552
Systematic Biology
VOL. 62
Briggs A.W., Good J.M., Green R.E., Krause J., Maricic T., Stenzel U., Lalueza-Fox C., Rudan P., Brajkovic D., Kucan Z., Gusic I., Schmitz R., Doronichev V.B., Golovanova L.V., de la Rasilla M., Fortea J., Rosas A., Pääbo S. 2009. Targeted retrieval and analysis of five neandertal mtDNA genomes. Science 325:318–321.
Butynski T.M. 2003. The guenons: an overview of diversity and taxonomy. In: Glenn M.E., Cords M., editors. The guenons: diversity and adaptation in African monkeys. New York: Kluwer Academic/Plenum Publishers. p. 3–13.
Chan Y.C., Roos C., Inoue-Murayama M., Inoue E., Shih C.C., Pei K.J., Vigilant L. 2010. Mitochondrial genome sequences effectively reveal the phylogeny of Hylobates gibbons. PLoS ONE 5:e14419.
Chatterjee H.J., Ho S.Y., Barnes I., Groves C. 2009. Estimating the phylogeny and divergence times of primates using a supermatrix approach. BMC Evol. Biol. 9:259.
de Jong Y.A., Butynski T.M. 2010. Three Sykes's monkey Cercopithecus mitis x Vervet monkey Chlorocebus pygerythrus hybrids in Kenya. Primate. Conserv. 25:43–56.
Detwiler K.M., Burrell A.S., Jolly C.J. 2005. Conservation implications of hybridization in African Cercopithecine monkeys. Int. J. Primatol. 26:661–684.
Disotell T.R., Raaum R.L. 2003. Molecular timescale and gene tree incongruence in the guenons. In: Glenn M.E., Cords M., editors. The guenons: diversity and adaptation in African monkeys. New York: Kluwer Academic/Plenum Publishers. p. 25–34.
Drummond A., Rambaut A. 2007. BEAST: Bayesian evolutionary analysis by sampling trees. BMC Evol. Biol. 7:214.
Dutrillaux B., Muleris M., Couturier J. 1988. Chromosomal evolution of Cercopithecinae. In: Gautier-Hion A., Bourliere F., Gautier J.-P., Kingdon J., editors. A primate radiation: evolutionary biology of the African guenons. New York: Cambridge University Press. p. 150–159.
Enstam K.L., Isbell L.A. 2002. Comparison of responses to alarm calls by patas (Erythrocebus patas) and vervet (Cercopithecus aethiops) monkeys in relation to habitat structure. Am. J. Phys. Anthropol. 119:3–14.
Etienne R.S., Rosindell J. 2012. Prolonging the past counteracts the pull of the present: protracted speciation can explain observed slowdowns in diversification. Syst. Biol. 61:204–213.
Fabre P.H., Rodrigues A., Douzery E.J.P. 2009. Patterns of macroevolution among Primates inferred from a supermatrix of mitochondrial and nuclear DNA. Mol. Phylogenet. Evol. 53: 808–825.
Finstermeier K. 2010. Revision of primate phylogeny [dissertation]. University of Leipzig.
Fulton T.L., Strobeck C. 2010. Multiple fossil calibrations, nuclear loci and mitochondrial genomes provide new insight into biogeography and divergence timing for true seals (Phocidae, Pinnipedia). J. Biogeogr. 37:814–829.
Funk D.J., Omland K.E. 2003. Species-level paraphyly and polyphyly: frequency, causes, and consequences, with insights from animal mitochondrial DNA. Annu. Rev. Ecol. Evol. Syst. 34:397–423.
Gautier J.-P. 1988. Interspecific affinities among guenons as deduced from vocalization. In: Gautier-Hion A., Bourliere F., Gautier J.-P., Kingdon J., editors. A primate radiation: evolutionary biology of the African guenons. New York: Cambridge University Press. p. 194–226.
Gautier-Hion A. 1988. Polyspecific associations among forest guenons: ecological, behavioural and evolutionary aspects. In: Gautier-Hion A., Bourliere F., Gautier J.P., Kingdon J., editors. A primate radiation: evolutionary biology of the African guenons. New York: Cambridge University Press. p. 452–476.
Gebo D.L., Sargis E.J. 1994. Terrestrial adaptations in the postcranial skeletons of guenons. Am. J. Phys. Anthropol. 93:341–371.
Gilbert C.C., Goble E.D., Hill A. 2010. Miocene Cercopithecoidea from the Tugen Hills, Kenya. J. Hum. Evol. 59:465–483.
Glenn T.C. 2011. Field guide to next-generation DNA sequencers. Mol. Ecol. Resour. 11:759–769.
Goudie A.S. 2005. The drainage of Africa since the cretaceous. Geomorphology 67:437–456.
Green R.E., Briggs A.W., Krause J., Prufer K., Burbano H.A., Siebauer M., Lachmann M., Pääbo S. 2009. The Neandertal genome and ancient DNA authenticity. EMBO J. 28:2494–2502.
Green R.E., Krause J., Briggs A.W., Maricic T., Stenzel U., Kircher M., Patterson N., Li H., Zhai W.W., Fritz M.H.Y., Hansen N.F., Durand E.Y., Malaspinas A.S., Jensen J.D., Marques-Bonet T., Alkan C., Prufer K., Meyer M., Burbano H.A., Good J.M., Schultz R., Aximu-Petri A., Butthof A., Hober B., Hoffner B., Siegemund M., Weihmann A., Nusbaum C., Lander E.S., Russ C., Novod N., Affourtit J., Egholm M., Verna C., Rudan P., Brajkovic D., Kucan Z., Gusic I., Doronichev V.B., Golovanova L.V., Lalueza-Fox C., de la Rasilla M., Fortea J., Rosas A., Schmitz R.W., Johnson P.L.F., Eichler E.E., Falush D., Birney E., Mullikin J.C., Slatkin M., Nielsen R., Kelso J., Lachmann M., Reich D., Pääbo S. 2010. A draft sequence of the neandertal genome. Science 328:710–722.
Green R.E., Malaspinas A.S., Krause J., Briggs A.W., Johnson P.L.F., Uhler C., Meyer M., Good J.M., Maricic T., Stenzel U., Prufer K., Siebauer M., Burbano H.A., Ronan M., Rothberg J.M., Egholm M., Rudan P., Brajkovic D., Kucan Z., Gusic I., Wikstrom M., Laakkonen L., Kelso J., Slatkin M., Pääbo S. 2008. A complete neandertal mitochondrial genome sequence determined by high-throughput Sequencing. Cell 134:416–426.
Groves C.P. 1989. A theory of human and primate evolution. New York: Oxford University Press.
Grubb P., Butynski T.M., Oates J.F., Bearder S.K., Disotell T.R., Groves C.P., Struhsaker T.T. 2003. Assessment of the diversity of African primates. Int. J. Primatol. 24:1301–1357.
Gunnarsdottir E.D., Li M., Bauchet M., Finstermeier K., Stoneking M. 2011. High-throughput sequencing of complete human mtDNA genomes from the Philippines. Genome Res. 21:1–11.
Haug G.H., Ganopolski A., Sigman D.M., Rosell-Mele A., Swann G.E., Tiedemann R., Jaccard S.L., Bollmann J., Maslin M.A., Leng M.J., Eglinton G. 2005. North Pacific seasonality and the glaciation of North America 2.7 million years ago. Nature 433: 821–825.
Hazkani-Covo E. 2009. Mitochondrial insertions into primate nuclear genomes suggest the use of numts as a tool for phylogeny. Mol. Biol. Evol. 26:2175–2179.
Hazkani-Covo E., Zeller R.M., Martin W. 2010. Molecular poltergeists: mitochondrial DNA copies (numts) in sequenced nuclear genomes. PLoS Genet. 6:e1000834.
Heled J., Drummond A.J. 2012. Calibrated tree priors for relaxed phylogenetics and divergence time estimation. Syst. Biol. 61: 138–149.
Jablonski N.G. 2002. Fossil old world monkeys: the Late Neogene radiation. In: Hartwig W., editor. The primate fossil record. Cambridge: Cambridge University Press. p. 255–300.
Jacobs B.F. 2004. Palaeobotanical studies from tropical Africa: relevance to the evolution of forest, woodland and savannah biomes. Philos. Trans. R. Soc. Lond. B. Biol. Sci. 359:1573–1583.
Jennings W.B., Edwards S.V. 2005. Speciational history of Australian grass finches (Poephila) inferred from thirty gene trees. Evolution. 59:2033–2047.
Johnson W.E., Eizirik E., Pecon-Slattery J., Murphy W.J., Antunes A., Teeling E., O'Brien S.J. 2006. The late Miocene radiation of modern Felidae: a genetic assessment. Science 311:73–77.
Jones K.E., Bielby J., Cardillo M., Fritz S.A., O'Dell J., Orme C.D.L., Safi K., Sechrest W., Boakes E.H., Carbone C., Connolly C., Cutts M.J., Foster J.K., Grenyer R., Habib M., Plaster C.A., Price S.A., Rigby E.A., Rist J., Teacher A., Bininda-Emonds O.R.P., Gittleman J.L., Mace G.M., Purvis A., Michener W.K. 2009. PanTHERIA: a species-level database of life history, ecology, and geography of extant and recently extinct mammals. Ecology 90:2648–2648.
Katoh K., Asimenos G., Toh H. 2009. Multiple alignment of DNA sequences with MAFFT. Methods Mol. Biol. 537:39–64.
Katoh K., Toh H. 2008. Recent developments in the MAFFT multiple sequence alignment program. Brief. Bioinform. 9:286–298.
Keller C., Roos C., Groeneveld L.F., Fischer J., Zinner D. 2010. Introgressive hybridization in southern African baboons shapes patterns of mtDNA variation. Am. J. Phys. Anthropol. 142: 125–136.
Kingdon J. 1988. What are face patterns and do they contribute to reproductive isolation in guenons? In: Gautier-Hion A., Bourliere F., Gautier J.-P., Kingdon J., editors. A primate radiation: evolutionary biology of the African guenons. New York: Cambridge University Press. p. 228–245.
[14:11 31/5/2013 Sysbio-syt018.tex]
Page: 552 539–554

• • • •

* **TASK DETAILS**:
From the material above, copy exactly the lines between the line holding "Heled J., Drummond" and the line holding "Jablonski N.G. 2002.", inclusive, and only those.

* **ANSWER SECTION**:
Heled J., Drummond A.J. 2012. Calibrated tree priors for relaxed phylogenetics and divergence time estimation. Syst. Biol. 61: 138–149.
Jablonski N.G. 2002. Fossil old world monkeys: the Late Neogene radiation. In: Hartwig W., editor. The primate fossil record. Cambridge: Cambridge University Press. p. 255–300.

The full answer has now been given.